Another example of the products now on the market is a GE Healthcare system that weaves voice recognition technology into the radiology workflow. Centricity RISi/PACS Postprocessing with SpeechMagic™ handles all functions from order entry to the image report and distribution, with a front-end voice recognition system that the company says eliminates the need for a transcriptionist. The system is designed for use in hospitals.

Medical Transcriptionists Still in Picture

Will the growth of speech recognition technology mean the end of the medical transcription profession?
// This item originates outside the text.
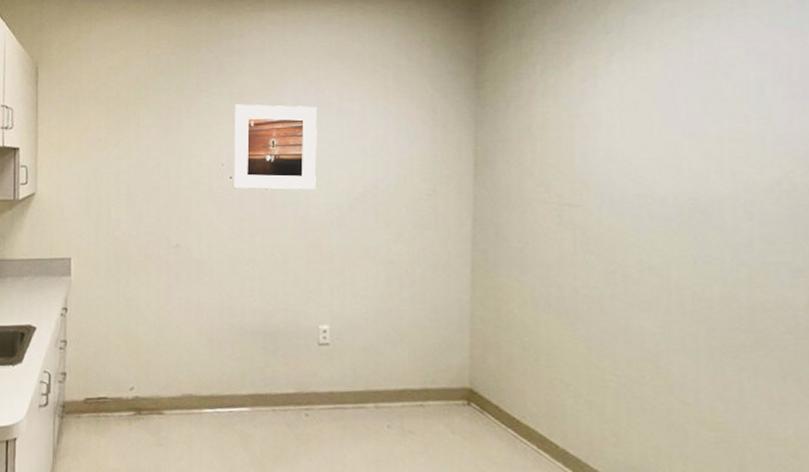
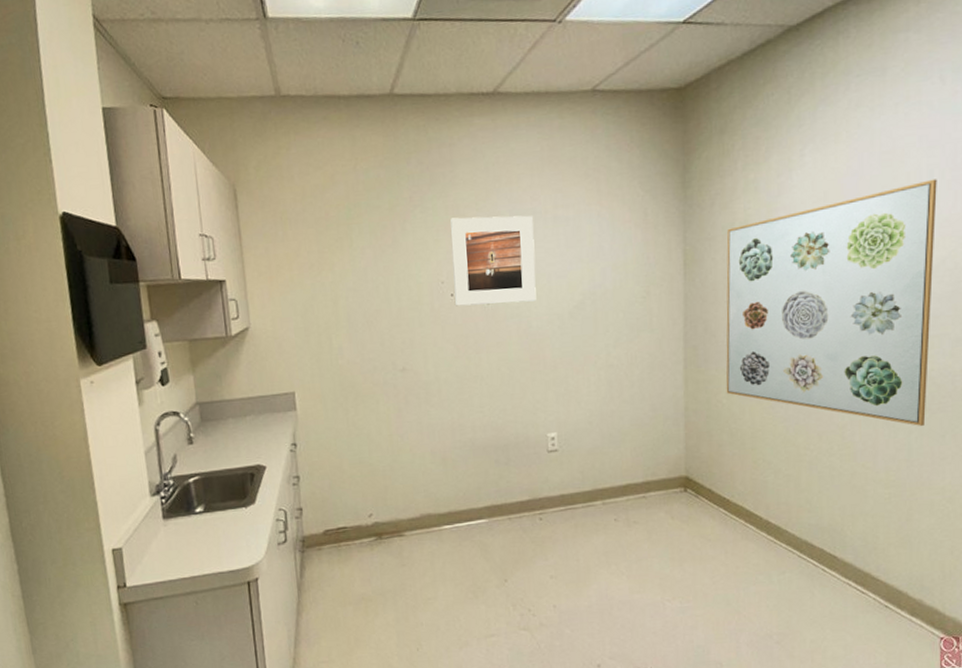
wall art: none [518,94,769,364] -> present [726,179,937,426]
The Association for Healthcare Documentation Integrity, a professional society for medical transcriptionists, sees a continuing need for qualified transcriptionists.

Likewise, the Bureau of Labor Statistics (BLS), a division of the US Department of Labor, is forecasting 11% growth in employment for the medical transcription field from 1008 through 2018. The BLS said demand will rise as the nation’s elderly population grows and consumes more medical services and as the need for electronic documentation rises.

“Growing numbers of medical transcriptionists will be needed to amend patients’ records, edit documents from speech recognition systems, and identify discrepancies in medical reports,” the BLS said in its Occupational Outlook Handbook, 2010-2011 Edition.

There were approximately 105,200 medical transcriptions in the United States in 2008, with about 36% percent working in hospitals and another 23% based in physician offices, the BLS said.

Technology, meanwhile, is moving onward. In December, Nuance announced its latest product for the medical market—a smartphone app that enables doctors to create medical records on the go by dictating to a secure, speech-enabled recording system.